ACTIVITY: Rename "Fjernlager" to "Hovedlager" everywhere in the listing below and reproduce every line of it, with nothing else altered.

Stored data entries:
■ ■ ■ ■ ■
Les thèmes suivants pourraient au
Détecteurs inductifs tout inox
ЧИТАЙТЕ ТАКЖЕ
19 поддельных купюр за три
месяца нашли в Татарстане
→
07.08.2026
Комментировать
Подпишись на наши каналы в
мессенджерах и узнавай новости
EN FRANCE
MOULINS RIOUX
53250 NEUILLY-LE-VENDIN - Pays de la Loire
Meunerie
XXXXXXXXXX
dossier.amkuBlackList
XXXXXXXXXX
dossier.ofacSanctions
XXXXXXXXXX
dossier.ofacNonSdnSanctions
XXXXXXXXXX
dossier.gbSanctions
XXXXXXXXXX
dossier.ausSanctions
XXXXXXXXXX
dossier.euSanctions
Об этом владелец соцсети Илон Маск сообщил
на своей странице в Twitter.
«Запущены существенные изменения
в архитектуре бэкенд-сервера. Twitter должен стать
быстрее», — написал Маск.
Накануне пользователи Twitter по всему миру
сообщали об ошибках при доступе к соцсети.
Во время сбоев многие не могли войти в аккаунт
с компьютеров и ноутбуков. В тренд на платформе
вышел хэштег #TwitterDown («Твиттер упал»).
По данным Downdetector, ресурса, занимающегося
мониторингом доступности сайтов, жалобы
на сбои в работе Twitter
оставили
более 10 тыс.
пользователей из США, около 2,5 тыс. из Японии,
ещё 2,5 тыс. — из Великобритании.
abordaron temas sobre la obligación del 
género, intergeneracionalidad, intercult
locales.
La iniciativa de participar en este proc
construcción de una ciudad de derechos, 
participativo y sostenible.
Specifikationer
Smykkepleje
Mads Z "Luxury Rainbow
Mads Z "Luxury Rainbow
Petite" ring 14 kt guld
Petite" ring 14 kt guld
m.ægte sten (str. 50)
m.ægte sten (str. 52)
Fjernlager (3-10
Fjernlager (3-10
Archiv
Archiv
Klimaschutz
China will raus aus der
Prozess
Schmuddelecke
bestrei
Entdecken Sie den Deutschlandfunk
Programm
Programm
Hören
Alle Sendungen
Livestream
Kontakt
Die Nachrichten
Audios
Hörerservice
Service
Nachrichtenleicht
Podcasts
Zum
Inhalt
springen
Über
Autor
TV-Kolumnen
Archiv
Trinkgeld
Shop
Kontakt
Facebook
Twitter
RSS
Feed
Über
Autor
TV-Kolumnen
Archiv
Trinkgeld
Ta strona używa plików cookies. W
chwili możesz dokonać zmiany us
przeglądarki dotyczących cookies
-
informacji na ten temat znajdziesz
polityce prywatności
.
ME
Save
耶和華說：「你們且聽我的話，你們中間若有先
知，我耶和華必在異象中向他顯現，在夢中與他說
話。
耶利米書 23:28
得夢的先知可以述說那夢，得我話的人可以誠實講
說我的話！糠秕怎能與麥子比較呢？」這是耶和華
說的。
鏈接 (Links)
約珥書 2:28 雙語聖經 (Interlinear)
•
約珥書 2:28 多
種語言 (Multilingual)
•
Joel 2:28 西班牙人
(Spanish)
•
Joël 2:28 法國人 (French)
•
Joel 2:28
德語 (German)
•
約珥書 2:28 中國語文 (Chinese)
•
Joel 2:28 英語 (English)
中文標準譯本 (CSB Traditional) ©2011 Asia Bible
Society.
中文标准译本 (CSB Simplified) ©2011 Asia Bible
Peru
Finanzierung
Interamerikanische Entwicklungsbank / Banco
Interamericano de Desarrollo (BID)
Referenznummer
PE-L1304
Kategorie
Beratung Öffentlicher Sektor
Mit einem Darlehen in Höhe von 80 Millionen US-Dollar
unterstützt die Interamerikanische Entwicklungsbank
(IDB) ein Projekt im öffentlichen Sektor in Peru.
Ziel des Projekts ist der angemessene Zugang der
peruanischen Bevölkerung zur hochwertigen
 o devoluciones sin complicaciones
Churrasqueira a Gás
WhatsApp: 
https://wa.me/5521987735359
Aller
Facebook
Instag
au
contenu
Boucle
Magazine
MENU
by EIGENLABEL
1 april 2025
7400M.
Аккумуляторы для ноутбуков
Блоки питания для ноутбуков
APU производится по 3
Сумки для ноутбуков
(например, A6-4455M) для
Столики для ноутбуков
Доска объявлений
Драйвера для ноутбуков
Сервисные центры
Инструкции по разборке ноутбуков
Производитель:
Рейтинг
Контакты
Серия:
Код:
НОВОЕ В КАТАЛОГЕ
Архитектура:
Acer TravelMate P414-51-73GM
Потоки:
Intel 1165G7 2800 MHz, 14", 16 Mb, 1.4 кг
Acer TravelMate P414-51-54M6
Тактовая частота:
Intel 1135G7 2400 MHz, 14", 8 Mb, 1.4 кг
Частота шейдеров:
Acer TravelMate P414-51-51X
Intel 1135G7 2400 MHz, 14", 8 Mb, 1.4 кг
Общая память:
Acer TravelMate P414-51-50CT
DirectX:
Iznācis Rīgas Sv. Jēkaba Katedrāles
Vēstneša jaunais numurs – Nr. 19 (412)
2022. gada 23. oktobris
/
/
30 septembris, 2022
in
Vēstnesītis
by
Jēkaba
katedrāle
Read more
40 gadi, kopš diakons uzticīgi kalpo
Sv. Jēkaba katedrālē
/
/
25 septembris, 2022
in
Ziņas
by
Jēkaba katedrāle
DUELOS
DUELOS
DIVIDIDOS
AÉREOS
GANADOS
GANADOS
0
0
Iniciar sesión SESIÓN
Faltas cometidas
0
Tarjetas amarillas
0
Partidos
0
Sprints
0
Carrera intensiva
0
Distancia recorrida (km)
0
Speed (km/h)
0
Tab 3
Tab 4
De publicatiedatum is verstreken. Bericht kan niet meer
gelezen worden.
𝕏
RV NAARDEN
■ ■ ■ ■ ■
SOLUTION TO THIS TASK:
Les thèmes suivants pourraient au
Détecteurs inductifs tout inox
ЧИТАЙТЕ ТАКЖЕ
19 поддельных купюр за три
месяца нашли в Татарстане
→
07.08.2026
Комментировать
Подпишись на наши каналы в
мессенджерах и узнавай новости
EN FRANCE
MOULINS RIOUX
53250 NEUILLY-LE-VENDIN - Pays de la Loire
Meunerie
XXXXXXXXXX
dossier.amkuBlackList
XXXXXXXXXX
dossier.ofacSanctions
XXXXXXXXXX
dossier.ofacNonSdnSanctions
XXXXXXXXXX
dossier.gbSanctions
XXXXXXXXXX
dossier.ausSanctions
XXXXXXXXXX
dossier.euSanctions
Об этом владелец соцсети Илон Маск сообщил
на своей странице в Twitter.
«Запущены существенные изменения
в архитектуре бэкенд-сервера. Twitter должен стать
быстрее», — написал Маск.
Накануне пользователи Twitter по всему миру
сообщали об ошибках при доступе к соцсети.
Во время сбоев многие не могли войти в аккаунт
с компьютеров и ноутбуков. В тренд на платформе
вышел хэштег #TwitterDown («Твиттер упал»).
По данным Downdetector, ресурса, занимающегося
мониторингом доступности сайтов, жалобы
на сбои в работе Twitter
оставили
более 10 тыс.
пользователей из США, около 2,5 тыс. из Японии,
ещё 2,5 тыс. — из Великобритании.
abordaron temas sobre la obligación del 
género, intergeneracionalidad, intercult
locales.
La iniciativa de participar en este proc
construcción de una ciudad de derechos, 
participativo y sostenible.
Specifikationer
Smykkepleje
Mads Z "Luxury Rainbow
Mads Z "Luxury Rainbow
Petite" ring 14 kt guld
Petite" ring 14 kt guld
m.ægte sten (str. 50)
m.ægte sten (str. 52)
Hovedlager (3-10
Hovedlager (3-10
Archiv
Archiv
Klimaschutz
China will raus aus der
Prozess
Schmuddelecke
bestrei
Entdecken Sie den Deutschlandfunk
Programm
Programm
Hören
Alle Sendungen
Livestream
Kontakt
Die Nachrichten
Audios
Hörerservice
Service
Nachrichtenleicht
Podcasts
Zum
Inhalt
springen
Über
Autor
TV-Kolumnen
Archiv
Trinkgeld
Shop
Kontakt
Facebook
Twitter
RSS
Feed
Über
Autor
TV-Kolumnen
Archiv
Trinkgeld
Ta strona używa plików cookies. W
chwili możesz dokonać zmiany us
przeglądarki dotyczących cookies
-
informacji na ten temat znajdziesz
polityce prywatności
.
ME
Save
耶和華說：「你們且聽我的話，你們中間若有先
知，我耶和華必在異象中向他顯現，在夢中與他說
話。
耶利米書 23:28
得夢的先知可以述說那夢，得我話的人可以誠實講
說我的話！糠秕怎能與麥子比較呢？」這是耶和華
說的。
鏈接 (Links)
約珥書 2:28 雙語聖經 (Interlinear)
•
約珥書 2:28 多
種語言 (Multilingual)
•
Joel 2:28 西班牙人
(Spanish)
•
Joël 2:28 法國人 (French)
•
Joel 2:28
德語 (German)
•
約珥書 2:28 中國語文 (Chinese)
•
Joel 2:28 英語 (English)
中文標準譯本 (CSB Traditional) ©2011 Asia Bible
Society.
中文标准译本 (CSB Simplified) ©2011 Asia Bible
Peru
Finanzierung
Interamerikanische Entwicklungsbank / Banco
Interamericano de Desarrollo (BID)
Referenznummer
PE-L1304
Kategorie
Beratung Öffentlicher Sektor
Mit einem Darlehen in Höhe von 80 Millionen US-Dollar
unterstützt die Interamerikanische Entwicklungsbank
(IDB) ein Projekt im öffentlichen Sektor in Peru.
Ziel des Projekts ist der angemessene Zugang der
peruanischen Bevölkerung zur hochwertigen
 o devoluciones sin complicaciones
Churrasqueira a Gás
WhatsApp: 
https://wa.me/5521987735359
Aller
Facebook
Instag
au
contenu
Boucle
Magazine
MENU
by EIGENLABEL
1 april 2025
7400M.
Аккумуляторы для ноутбуков
Блоки питания для ноутбуков
APU производится по 3
Сумки для ноутбуков
(например, A6-4455M) для
Столики для ноутбуков
Доска объявлений
Драйвера для ноутбуков
Сервисные центры
Инструкции по разборке ноутбуков
Производитель:
Рейтинг
Контакты
Серия:
Код:
НОВОЕ В КАТАЛОГЕ
Архитектура:
Acer TravelMate P414-51-73GM
Потоки:
Intel 1165G7 2800 MHz, 14", 16 Mb, 1.4 кг
Acer TravelMate P414-51-54M6
Тактовая частота:
Intel 1135G7 2400 MHz, 14", 8 Mb, 1.4 кг
Частота шейдеров:
Acer TravelMate P414-51-51X
Intel 1135G7 2400 MHz, 14", 8 Mb, 1.4 кг
Общая память:
Acer TravelMate P414-51-50CT
DirectX:
Iznācis Rīgas Sv. Jēkaba Katedrāles
Vēstneša jaunais numurs – Nr. 19 (412)
2022. gada 23. oktobris
/
/
30 septembris, 2022
in
Vēstnesītis
by
Jēkaba
katedrāle
Read more
40 gadi, kopš diakons uzticīgi kalpo
Sv. Jēkaba katedrālē
/
/
25 septembris, 2022
in
Ziņas
by
Jēkaba katedrāle
DUELOS
DUELOS
DIVIDIDOS
AÉREOS
GANADOS
GANADOS
0
0
Iniciar sesión SESIÓN
Faltas cometidas
0
Tarjetas amarillas
0
Partidos
0
Sprints
0
Carrera intensiva
0
Distancia recorrida (km)
0
Speed (km/h)
0
Tab 3
Tab 4
De publicatiedatum is verstreken. Bericht kan niet meer
gelezen worden.
𝕏
RV NAARDEN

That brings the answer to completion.